Collins' Moderation Based on Politics, Not Policy
There's an interesting subtext to Maine Today political reporter Rebekah Metzler's overview of Susan Collins' last two years in office.
It's mostly found clinging to a series of quotes in the article, gathered from a wide variety of political sources:
"We were anxious for their support, grateful for their ultimate support, but a little bit puzzled about the twists and turns the bill took," Maine Center for Economic Policy Executive Director Kit St. John is quoted as saying about Collins' maneuvering on financial regulation.
"It's not half a loaf, it's 90 percent of a loaf of what she wants[…] To hold it up for the other 10 percent ... maybe it's smart politics, but I don't get it" is the quote from Colby College professor of Government L. Sandy Maisel on Collins’ objections to campaign finance reform legislation.

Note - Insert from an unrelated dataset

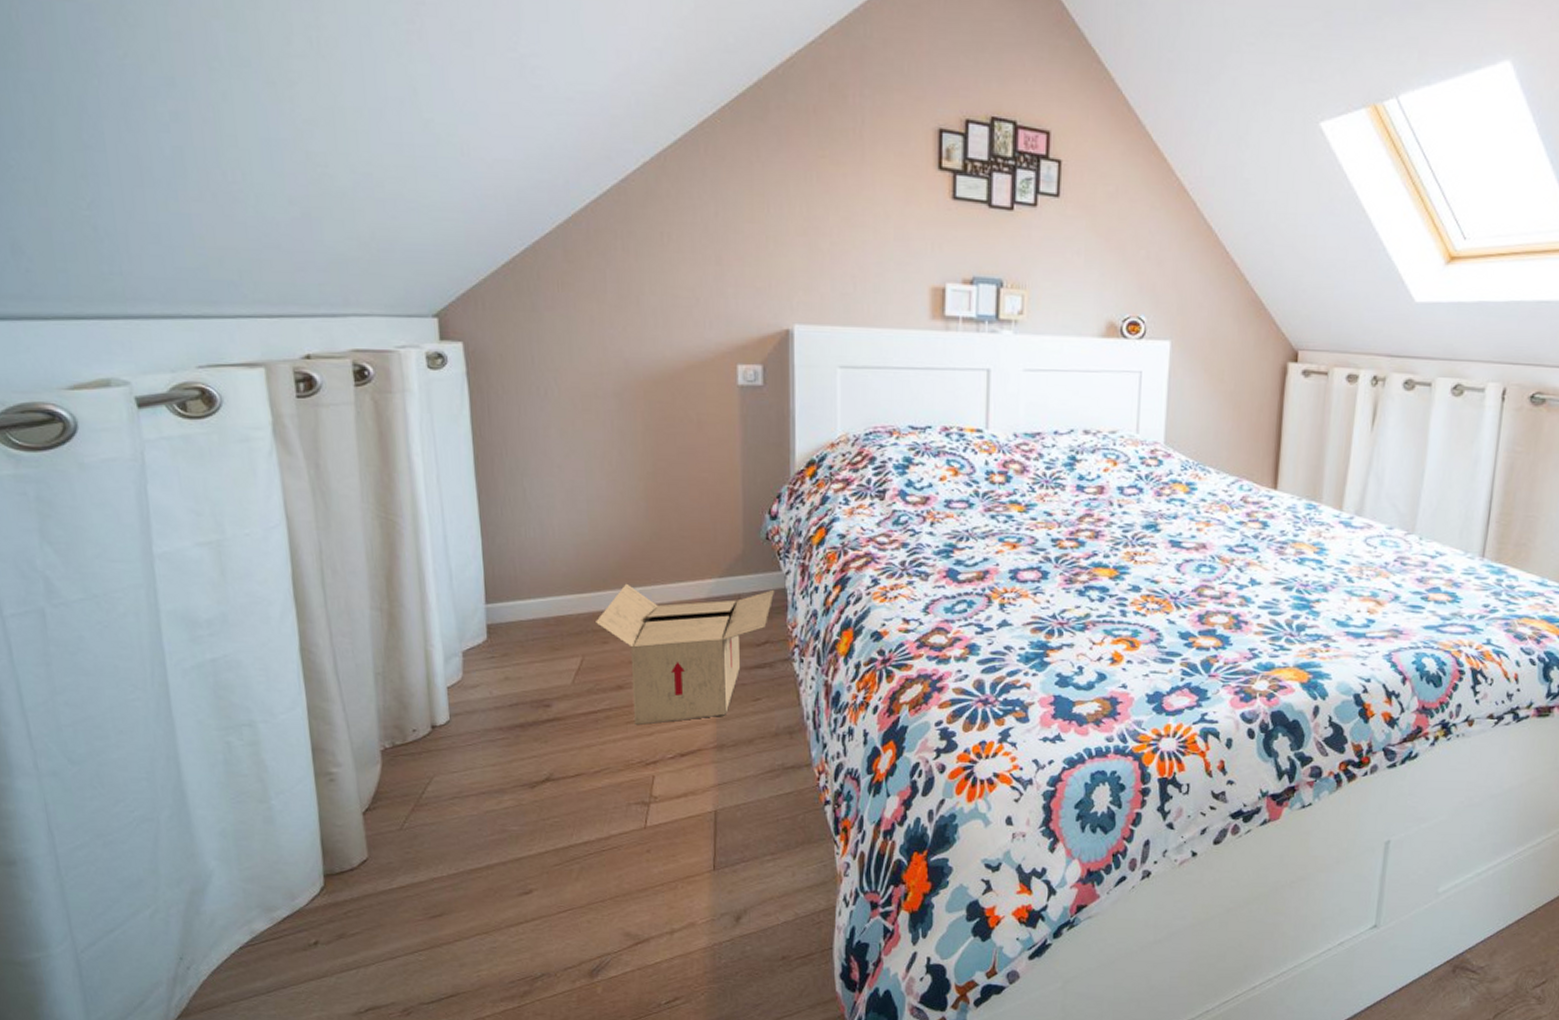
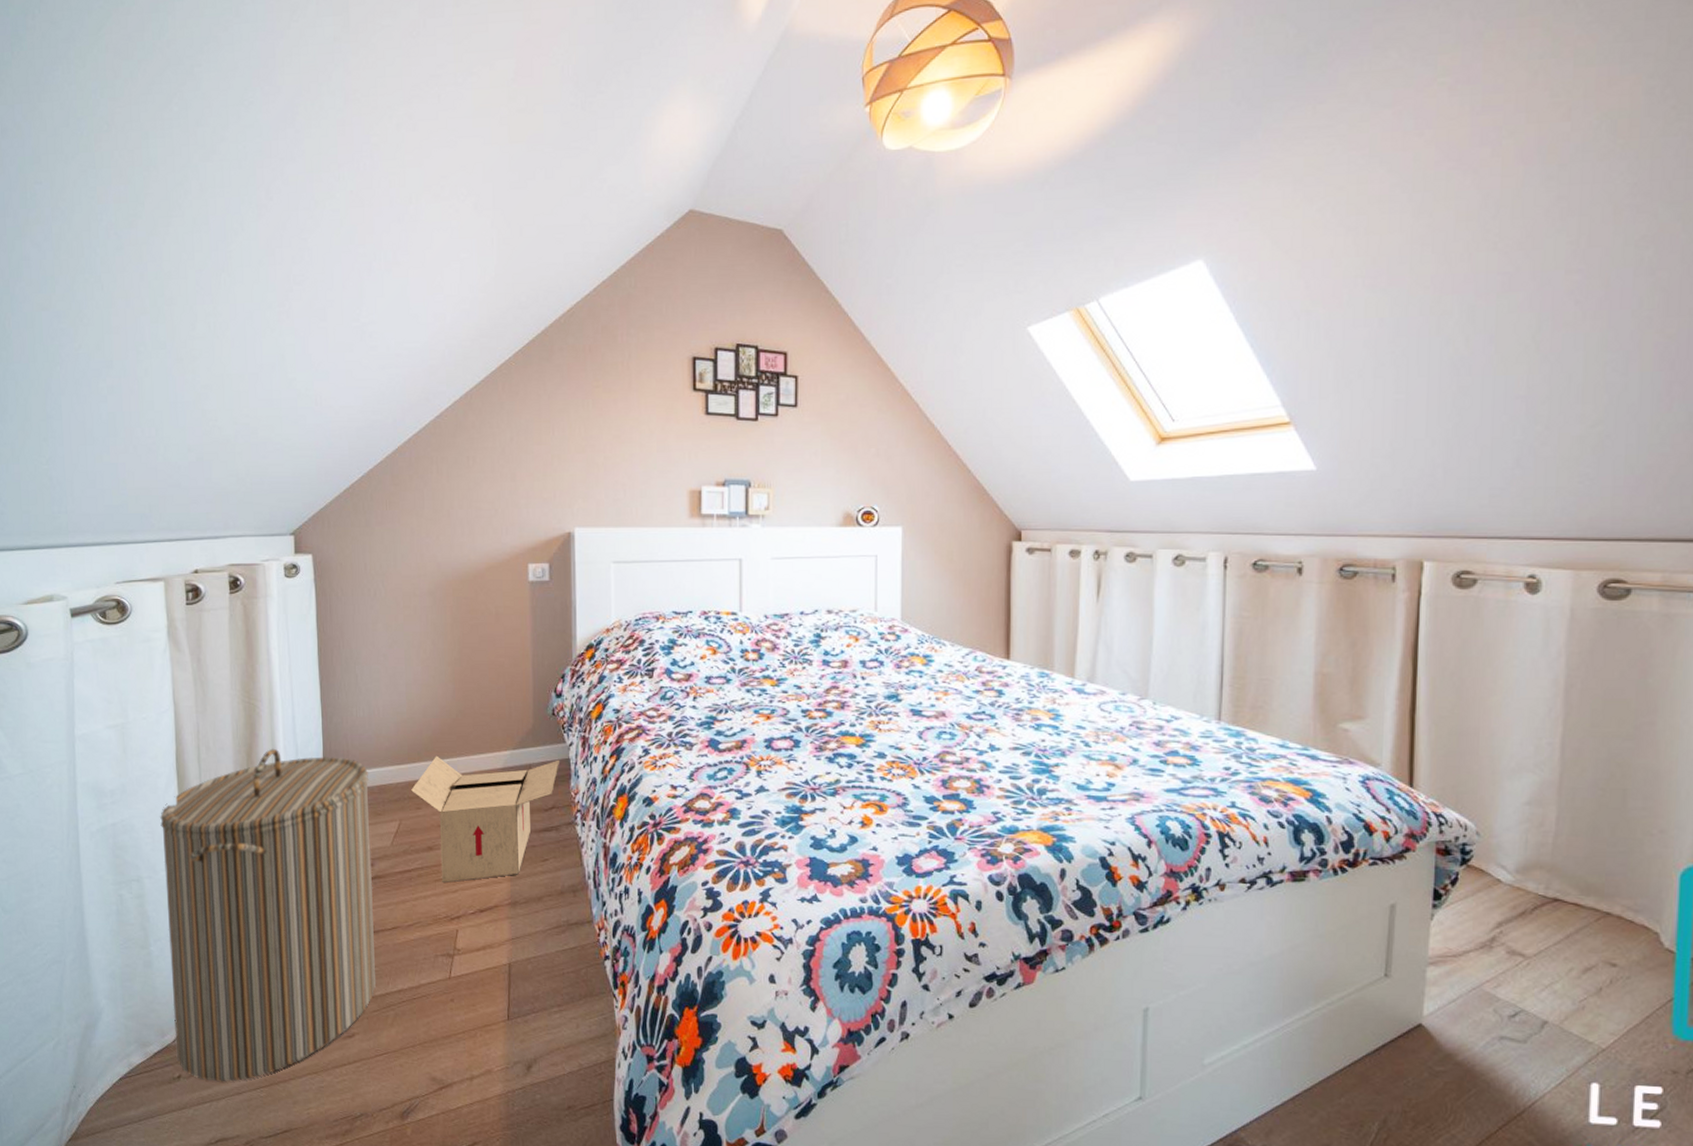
laundry hamper: none [275,572,558,947] -> present [160,748,377,1082]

Then there’s this passage:
Charlie Webster, chairman of the Maine Republican Party, predicts the pair will veer to the ideological right if the November elections goes as he anticipates.
"I think (the November elections) are going to go our way, and when they do, I think the senators will see that, and they'll try to mirror what they think people want," he said.
I think Webster’s quote explains some of the puzzlement expressed by Maisel and St. John. If you’re expecting Collins to chart a consistent, moderate policy course, you’re likely to be confused by her actions which instead seem to be better predicted by political considerations.
As I mentioned a year ago, Snowe and Collins’ bipartisanship and independence seems to be more based on the politics of the moment than deeply-held, moderate policy beliefs or the spirit of principled independence and bipartisanship that some great Maine politicians have exhibited.
A good example of this was Collins’ work on the stimulus bill. Metzler’s article does list some criticisms of Collins’ effort to shape the legislation, but it doesn’t fully explore what is perhaps the most trenchant critique: Rather than acting on the basis of an economic theory of how stimulus and economic recovery should work, Collins picked a dollar amount she wanted the bill to hit based on what she thought was politically feasible and cut programs more based on their political vulnerability than their stimulating effects.
As economist and New York Times opinion columnist Paul Krugman wrote at the time, many of Collins’ cuts were actually to “the most effective and most needed parts of the plan.”